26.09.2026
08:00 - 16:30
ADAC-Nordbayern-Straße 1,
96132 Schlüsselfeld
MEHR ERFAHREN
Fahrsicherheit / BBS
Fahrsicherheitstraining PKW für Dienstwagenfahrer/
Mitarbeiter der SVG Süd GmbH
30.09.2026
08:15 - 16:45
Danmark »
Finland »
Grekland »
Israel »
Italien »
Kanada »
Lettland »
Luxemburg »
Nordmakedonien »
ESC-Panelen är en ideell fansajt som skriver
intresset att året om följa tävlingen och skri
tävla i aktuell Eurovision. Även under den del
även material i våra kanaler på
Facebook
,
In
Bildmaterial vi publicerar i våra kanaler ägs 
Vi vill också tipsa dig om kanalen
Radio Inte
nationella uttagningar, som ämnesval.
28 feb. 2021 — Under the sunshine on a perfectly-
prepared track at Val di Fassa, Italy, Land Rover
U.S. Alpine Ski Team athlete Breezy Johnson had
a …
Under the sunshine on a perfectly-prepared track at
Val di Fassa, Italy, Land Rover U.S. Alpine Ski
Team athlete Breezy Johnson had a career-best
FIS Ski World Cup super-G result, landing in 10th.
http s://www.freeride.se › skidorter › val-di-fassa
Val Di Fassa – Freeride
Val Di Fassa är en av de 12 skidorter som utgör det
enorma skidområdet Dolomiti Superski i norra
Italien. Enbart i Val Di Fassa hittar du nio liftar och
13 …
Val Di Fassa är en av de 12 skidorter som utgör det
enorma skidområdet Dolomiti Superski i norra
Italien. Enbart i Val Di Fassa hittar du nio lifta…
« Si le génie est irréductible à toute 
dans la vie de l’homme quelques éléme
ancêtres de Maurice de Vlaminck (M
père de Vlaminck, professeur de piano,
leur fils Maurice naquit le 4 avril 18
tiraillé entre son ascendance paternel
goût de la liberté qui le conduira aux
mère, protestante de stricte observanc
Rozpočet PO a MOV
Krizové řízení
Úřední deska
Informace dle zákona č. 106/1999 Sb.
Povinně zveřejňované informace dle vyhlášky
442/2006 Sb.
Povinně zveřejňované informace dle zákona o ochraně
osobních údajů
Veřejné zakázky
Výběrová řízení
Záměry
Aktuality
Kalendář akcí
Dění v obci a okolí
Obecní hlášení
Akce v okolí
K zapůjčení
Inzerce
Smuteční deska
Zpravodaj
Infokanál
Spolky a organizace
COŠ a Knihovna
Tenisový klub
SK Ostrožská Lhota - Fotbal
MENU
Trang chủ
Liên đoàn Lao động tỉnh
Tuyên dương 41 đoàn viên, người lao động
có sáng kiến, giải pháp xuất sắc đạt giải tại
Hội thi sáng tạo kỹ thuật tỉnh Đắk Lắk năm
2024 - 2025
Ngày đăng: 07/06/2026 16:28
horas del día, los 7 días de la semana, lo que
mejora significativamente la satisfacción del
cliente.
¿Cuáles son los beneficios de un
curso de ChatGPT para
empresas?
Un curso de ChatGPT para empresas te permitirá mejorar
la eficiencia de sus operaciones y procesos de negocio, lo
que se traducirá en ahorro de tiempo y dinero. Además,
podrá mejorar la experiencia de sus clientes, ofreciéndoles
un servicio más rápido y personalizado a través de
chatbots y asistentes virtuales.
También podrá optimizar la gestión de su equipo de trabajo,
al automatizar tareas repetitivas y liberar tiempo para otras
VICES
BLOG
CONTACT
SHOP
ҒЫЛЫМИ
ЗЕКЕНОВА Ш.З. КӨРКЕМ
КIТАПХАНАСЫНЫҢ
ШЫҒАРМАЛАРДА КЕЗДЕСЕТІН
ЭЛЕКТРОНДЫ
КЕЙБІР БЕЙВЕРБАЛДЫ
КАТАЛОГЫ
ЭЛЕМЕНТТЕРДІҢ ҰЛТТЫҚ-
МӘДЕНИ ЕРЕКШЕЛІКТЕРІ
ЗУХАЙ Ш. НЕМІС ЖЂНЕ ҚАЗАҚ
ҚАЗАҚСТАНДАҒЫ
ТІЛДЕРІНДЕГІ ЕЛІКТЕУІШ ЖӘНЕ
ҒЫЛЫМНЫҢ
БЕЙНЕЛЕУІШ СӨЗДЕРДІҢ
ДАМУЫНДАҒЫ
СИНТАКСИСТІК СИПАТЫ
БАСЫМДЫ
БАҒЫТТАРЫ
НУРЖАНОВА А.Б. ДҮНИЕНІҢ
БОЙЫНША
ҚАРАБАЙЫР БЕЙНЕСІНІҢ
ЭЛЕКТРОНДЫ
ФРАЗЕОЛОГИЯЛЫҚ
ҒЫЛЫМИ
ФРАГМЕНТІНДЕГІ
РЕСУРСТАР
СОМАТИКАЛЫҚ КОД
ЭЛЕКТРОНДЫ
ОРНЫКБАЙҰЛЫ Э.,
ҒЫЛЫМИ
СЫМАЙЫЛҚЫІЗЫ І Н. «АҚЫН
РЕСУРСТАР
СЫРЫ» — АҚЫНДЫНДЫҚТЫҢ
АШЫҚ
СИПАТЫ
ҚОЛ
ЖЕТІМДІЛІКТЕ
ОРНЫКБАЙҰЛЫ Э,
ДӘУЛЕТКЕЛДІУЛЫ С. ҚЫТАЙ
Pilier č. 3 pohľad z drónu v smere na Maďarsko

※ ※ ※

=== WORK INSTRUCTION ===
Can you turn every line of the material above into a JSON list of strings, one string per line, with blank lines left out?

=== WRITTEN SOLUTION ===
[
  "26.09.2026",
  "08:00 - 16:30",
  "ADAC-Nordbayern-Straße 1,",
  "96132 Schlüsselfeld",
  "MEHR ERFAHREN",
  "Fahrsicherheit / BBS",
  "Fahrsicherheitstraining PKW für Dienstwagenfahrer/",
  "Mitarbeiter der SVG Süd GmbH",
  "30.09.2026",
  "08:15 - 16:45",
  "Danmark »",
  "Finland »",
  "Grekland »",
  "Israel »",
  "Italien »",
  "Kanada »",
  "Lettland »",
  "Luxemburg »",
  "Nordmakedonien »",
  "ESC-Panelen är en ideell fansajt som skriver",
  "intresset att året om följa tävlingen och skri",
  "tävla i aktuell Eurovision. Även under den del",
  "även material i våra kanaler på",
  "Facebook",
  ",",
  "In",
  "Bildmaterial vi publicerar i våra kanaler ägs ",
  "Vi vill också tipsa dig om kanalen",
  "Radio Inte",
  "nationella uttagningar, som ämnesval.",
  "28 feb. 2021 — Under the sunshine on a perfectly-",
  "prepared track at Val di Fassa, Italy, Land Rover",
  "U.S. Alpine Ski Team athlete Breezy Johnson had",
  "a …",
  "Under the sunshine on a perfectly-prepared track at",
  "Val di Fassa, Italy, Land Rover U.S. Alpine Ski",
  "Team athlete Breezy Johnson had a career-best",
  "FIS Ski World Cup super-G result, landing in 10th.",
  "http s://www.freeride.se › skidorter › val-di-fassa",
  "Val Di Fassa – Freeride",
  "Val Di Fassa är en av de 12 skidorter som utgör det",
  "enorma skidområdet Dolomiti Superski i norra",
  "Italien. Enbart i Val Di Fassa hittar du nio liftar och",
  "13 …",
  "Val Di Fassa är en av de 12 skidorter som utgör det",
  "enorma skidområdet Dolomiti Superski i norra",
  "Italien. Enbart i Val Di Fassa hittar du nio lifta…",
  "« Si le génie est irréductible à toute ",
  "dans la vie de l’homme quelques éléme",
  "ancêtres de Maurice de Vlaminck (M",
  "père de Vlaminck, professeur de piano,",
  "leur fils Maurice naquit le 4 avril 18",
  "tiraillé entre son ascendance paternel",
  "goût de la liberté qui le conduira aux",
  "mère, protestante de stricte observanc",
  "Rozpočet PO a MOV",
  "Krizové řízení",
  "Úřední deska",
  "Informace dle zákona č. 106/1999 Sb.",
  "Povinně zveřejňované informace dle vyhlášky",
  "442/2006 Sb.",
  "Povinně zveřejňované informace dle zákona o ochraně",
  "osobních údajů",
  "Veřejné zakázky",
  "Výběrová řízení",
  "Záměry",
  "Aktuality",
  "Kalendář akcí",
  "Dění v obci a okolí",
  "Obecní hlášení",
  "Akce v okolí",
  "K zapůjčení",
  "Inzerce",
  "Smuteční deska",
  "Zpravodaj",
  "Infokanál",
  "Spolky a organizace",
  "COŠ a Knihovna",
  "Tenisový klub",
  "SK Ostrožská Lhota - Fotbal",
  "MENU",
  "Trang chủ",
  "Liên đoàn Lao động tỉnh",
  "Tuyên dương 41 đoàn viên, người lao động",
  "có sáng kiến, giải pháp xuất sắc đạt giải tại",
  "Hội thi sáng tạo kỹ thuật tỉnh Đắk Lắk năm",
  "2024 - 2025",
  "Ngày đăng: 07/06/2026 16:28",
  "horas del día, los 7 días de la semana, lo que",
  "mejora significativamente la satisfacción del",
  "cliente.",
  "¿Cuáles son los beneficios de un",
  "curso de ChatGPT para",
  "empresas?",
  "Un curso de ChatGPT para empresas te permitirá mejorar",
  "la eficiencia de sus operaciones y procesos de negocio, lo",
  "que se traducirá en ahorro de tiempo y dinero. Además,",
  "podrá mejorar la experiencia de sus clientes, ofreciéndoles",
  "un servicio más rápido y personalizado a través de",
  "chatbots y asistentes virtuales.",
  "También podrá optimizar la gestión de su equipo de trabajo,",
  "al automatizar tareas repetitivas y liberar tiempo para otras",
  "VICES",
  "BLOG",
  "CONTACT",
  "SHOP",
  "ҒЫЛЫМИ",
  "ЗЕКЕНОВА Ш.З. КӨРКЕМ",
  "КIТАПХАНАСЫНЫҢ",
  "ШЫҒАРМАЛАРДА КЕЗДЕСЕТІН",
  "ЭЛЕКТРОНДЫ",
  "КЕЙБІР БЕЙВЕРБАЛДЫ",
  "КАТАЛОГЫ",
  "ЭЛЕМЕНТТЕРДІҢ ҰЛТТЫҚ-",
  "МӘДЕНИ ЕРЕКШЕЛІКТЕРІ",
  "ЗУХАЙ Ш. НЕМІС ЖЂНЕ ҚАЗАҚ",
  "ҚАЗАҚСТАНДАҒЫ",
  "ТІЛДЕРІНДЕГІ ЕЛІКТЕУІШ ЖӘНЕ",
  "ҒЫЛЫМНЫҢ",
  "БЕЙНЕЛЕУІШ СӨЗДЕРДІҢ",
  "ДАМУЫНДАҒЫ",
  "СИНТАКСИСТІК СИПАТЫ",
  "БАСЫМДЫ",
  "БАҒЫТТАРЫ",
  "НУРЖАНОВА А.Б. ДҮНИЕНІҢ",
  "БОЙЫНША",
  "ҚАРАБАЙЫР БЕЙНЕСІНІҢ",
  "ЭЛЕКТРОНДЫ",
  "ФРАЗЕОЛОГИЯЛЫҚ",
  "ҒЫЛЫМИ",
  "ФРАГМЕНТІНДЕГІ",
  "РЕСУРСТАР",
  "СОМАТИКАЛЫҚ КОД",
  "ЭЛЕКТРОНДЫ",
  "ОРНЫКБАЙҰЛЫ Э.,",
  "ҒЫЛЫМИ",
  "СЫМАЙЫЛҚЫІЗЫ І Н. «АҚЫН",
  "РЕСУРСТАР",
  "СЫРЫ» — АҚЫНДЫНДЫҚТЫҢ",
  "АШЫҚ",
  "СИПАТЫ",
  "ҚОЛ",
  "ЖЕТІМДІЛІКТЕ",
  "ОРНЫКБАЙҰЛЫ Э,",
  "ДӘУЛЕТКЕЛДІУЛЫ С. ҚЫТАЙ",
  "Pilier č. 3 pohľad z drónu v smere na Maďarsko"
]